I'm having trouble using the struct.pack() for packing an integer.
With
struct.pack("BIB", 1, 0x1234, 0)
I'm expecting
'\x01\x00\x00\x034\x12\x00'
but instead I got
'\x01\x00\x00\x004\x12\x00\x00\x00'
I'm probably missing something here. Please help.
2 Answers 2
'\x01\x00\x00\x004\x12\x00\x00\x00'
^ this '4' is not part of a hex escape
is actually the same as:
'\x01\x00\x00\x00\x34\x12\x00\x00\x00'
Because the ASCII code for "4" is 0x34.
Because you used the default (native) format, Python used native alignment for the data, so the second field was aligned to offset 4 and 3 zeroes were added before it.

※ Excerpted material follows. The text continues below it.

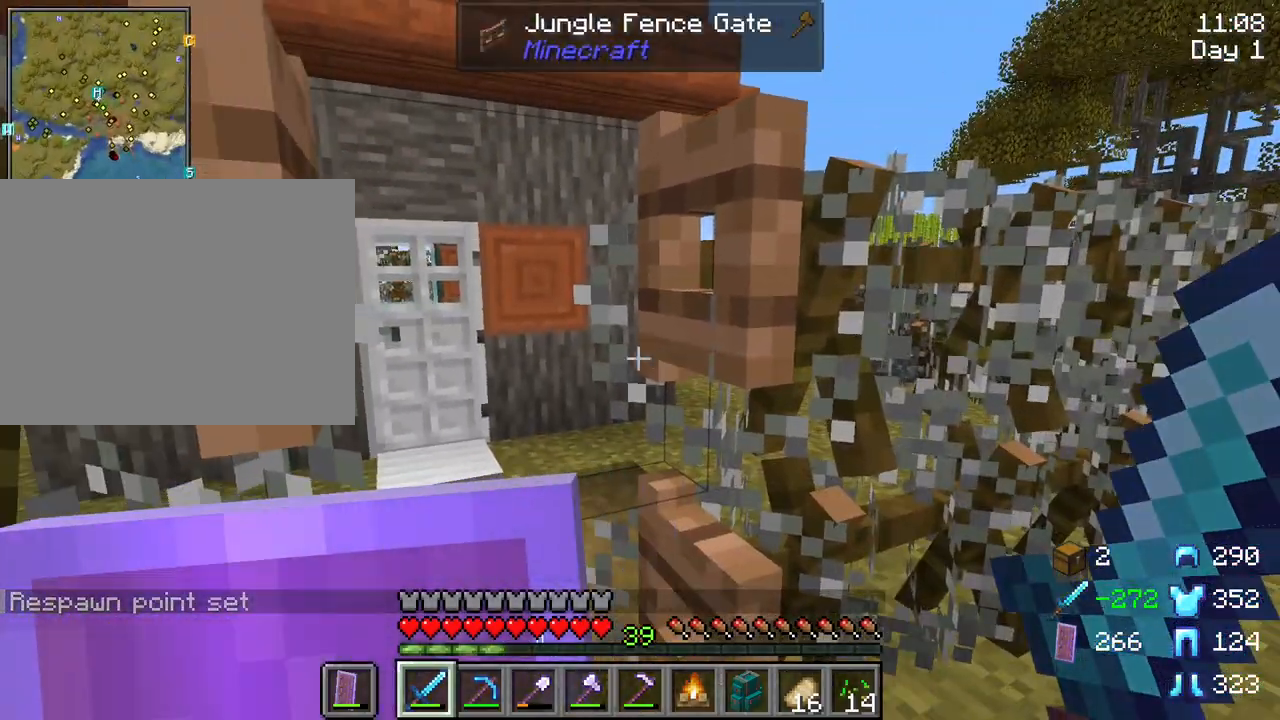
{"keys": ["w"], "mouse": [], "mouse_move": "still", "events": [[200, "mouse_right", "up"], [350, "w", "down"]]}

To get a result more like what you wanted, use the format >BIB or <BIB (for big-endian or little-endian respectively) This gives you '\x01\x00\x00\x12\x34\x00' or '\x01\x34\x12\x00\x00\x00'. Neither of those are exactly what you specified, because the example you gave was not proper big-endian or little-endian representation of 0x1234.

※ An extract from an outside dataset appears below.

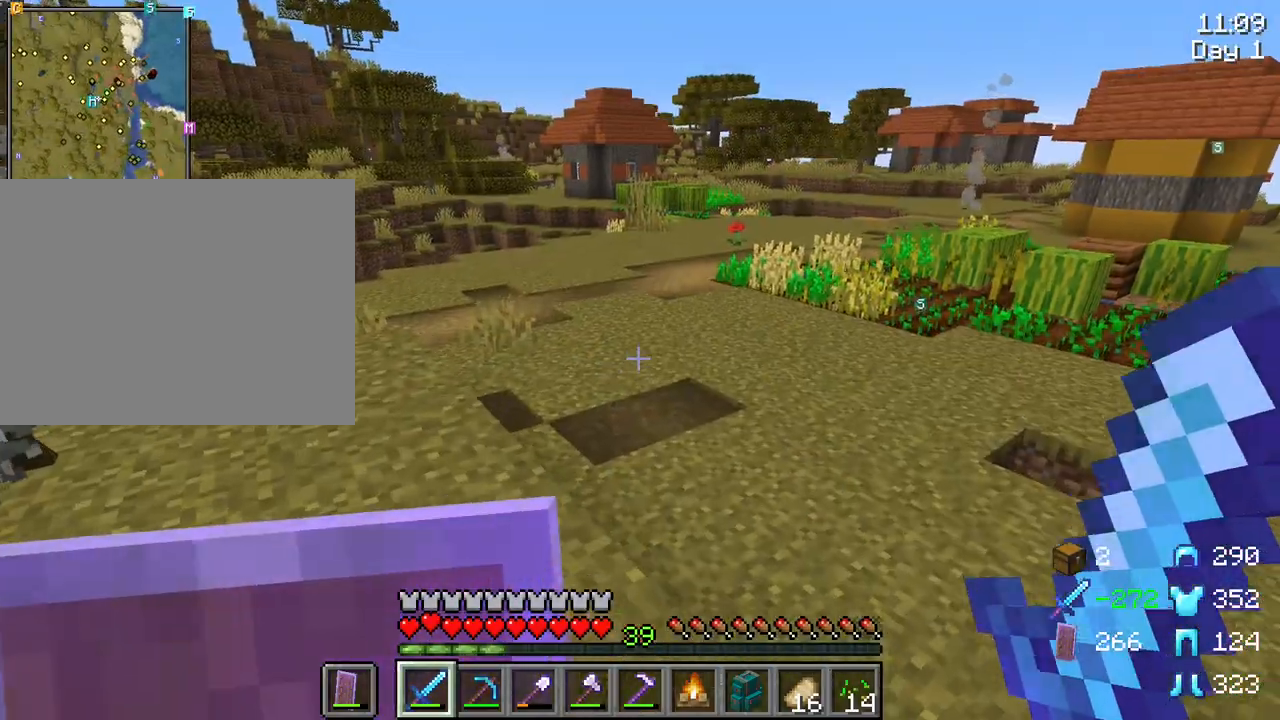
{"keys": ["w"], "mouse": [], "mouse_move": "still", "events": [[100, "a", "down"], [233, "a", "up"]]}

See also: section Byte Order, Size, and Alignment in the documentation.
Comments
From the docs
Note By default, the result of packing a given C struct includes pad bytes in order to maintain proper alignment for the C types involved; similarly, alignment is taken into account when unpacking. This behavior is chosen so that the bytes of a packed struct correspond exactly to the layout in memory of the corresponding C struct. To handle platform-independent data formats or omit implicit pad bytes, use standard size and alignment instead of native size and alignment: see Byte Order, Size, and Alignment for details.
You can get your desired result by forcing the byte order. (chr(0x34) == '4')
>>> struct.pack(">BIB", 1, 0x1234, 0)
'\x01\x00\x00\x124\x00'